Scheme 3. Top: two mechanistic scenarios for radical ligand transfers between the R˙ donor (D–R) and acceptor (A˙): one involving concerted and co-directional transfer of R⁺ and the electron denoted as R⁺_→/e⁻_→ transfer, and one with concerted contra-directional transfer of R⁻ and the electron denoted as R⁻_→/e⁻_← (left and right, respectively). The group R˙ corresponds to OH˙ in this study. Bottom: the full-reaction thermodynamic cycles associated with the two R⁺_→/e⁻_→ transfer and R⁻_→/e⁻_← transfer mechanisms (left and right, respectively) are depicted together with their constituent blocks – half-reaction thermodynamic cycles (color coded in the figure). For each half-reaction thermodynamic cycle, three key free energy quantities are shown. Their meaning and importance are explained in the main text. Note the left scenario is fully analogous to cPET presented in Scheme 2. The half-reaction cycles are presented in Fig. S2.

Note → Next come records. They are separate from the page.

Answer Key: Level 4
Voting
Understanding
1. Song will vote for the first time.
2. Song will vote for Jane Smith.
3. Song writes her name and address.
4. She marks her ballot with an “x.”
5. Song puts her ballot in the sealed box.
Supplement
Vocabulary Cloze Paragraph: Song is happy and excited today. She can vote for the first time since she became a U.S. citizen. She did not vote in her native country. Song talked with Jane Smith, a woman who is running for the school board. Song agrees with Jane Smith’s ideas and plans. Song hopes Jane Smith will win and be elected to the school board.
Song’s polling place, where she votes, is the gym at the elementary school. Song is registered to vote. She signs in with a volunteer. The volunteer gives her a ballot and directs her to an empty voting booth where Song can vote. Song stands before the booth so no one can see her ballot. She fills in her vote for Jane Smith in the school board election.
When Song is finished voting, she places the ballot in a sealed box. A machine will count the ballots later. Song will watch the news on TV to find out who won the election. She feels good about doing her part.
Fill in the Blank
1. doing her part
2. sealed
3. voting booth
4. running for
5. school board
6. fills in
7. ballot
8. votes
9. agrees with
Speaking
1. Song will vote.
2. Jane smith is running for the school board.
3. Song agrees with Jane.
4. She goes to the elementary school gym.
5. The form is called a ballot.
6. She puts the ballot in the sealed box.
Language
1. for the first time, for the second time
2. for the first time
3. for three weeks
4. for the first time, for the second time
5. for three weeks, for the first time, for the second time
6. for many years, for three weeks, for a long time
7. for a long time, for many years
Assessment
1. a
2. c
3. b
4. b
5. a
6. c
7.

Fig. 2. ΔG^≠vs. linear free energy relationship (LFER) (left); LFER with the effect of asynchronicity (middle); LFER together with the complete off-diagonal term (right) for the OH⁻ (top) and OH⁺ (bottom) sets. The quality of correlations is assessed by using the squared Pearson's coefficient (R²). For the plot with the points labeled according to the axial ligand of the (L)(TMC)Fe^III–OH complex see ESI – Fig. S3, and the detailed decomposition of the barriers into the non-thermodynamic and thermodynamic (diagonal and off-diagonal) components is shown in Fig. S4. The barriers and thermodynamic descriptors are given in Tables S1–S3. For the details on all systems investigated in this work see Fig. S5–S7 and Tables S4–S10. Further details on the performance of the models are presented in Tables S11 and S12.

Fig. 3. Characterization of the OH rebound reaction by change in volume and charge on the transferred OH group upon the RC → TS transition. The points are colored and shaded from dark blue (favored OH⁻) to dark red (favored OH⁺) to reflect the difference in off-diagonal thermodynamic contributions to the barrier (ΔG^≠_offdiag) originating from the OH⁻ and OH⁺ cycles. The HOMO for the OH⁻ and OH⁺ cycle driven reaction is shown in the inset. For the plot with the points labeled according to the axial ligand of the (L)(TMC)Fe^III–OH complex see Fig. S10, and the AIM charges and volumes of the studied systems are listed in Tables S16–S17.

Fig. 4. ΔG^≠₀₀vs. asynchronicity for radical ligand transfers linked to the OH⁻ (blue) and OH⁺ (red) thermodynamic cycles. For the OH⁻/OH⁺ sets, the η_R⁻ and η_R⁺ from eqn (3) and (4) were employed, respectively. For the plot with the points labeled according to the axial ligand of the (L)(TMC)Fe^III–OH complex see Fig. S22A.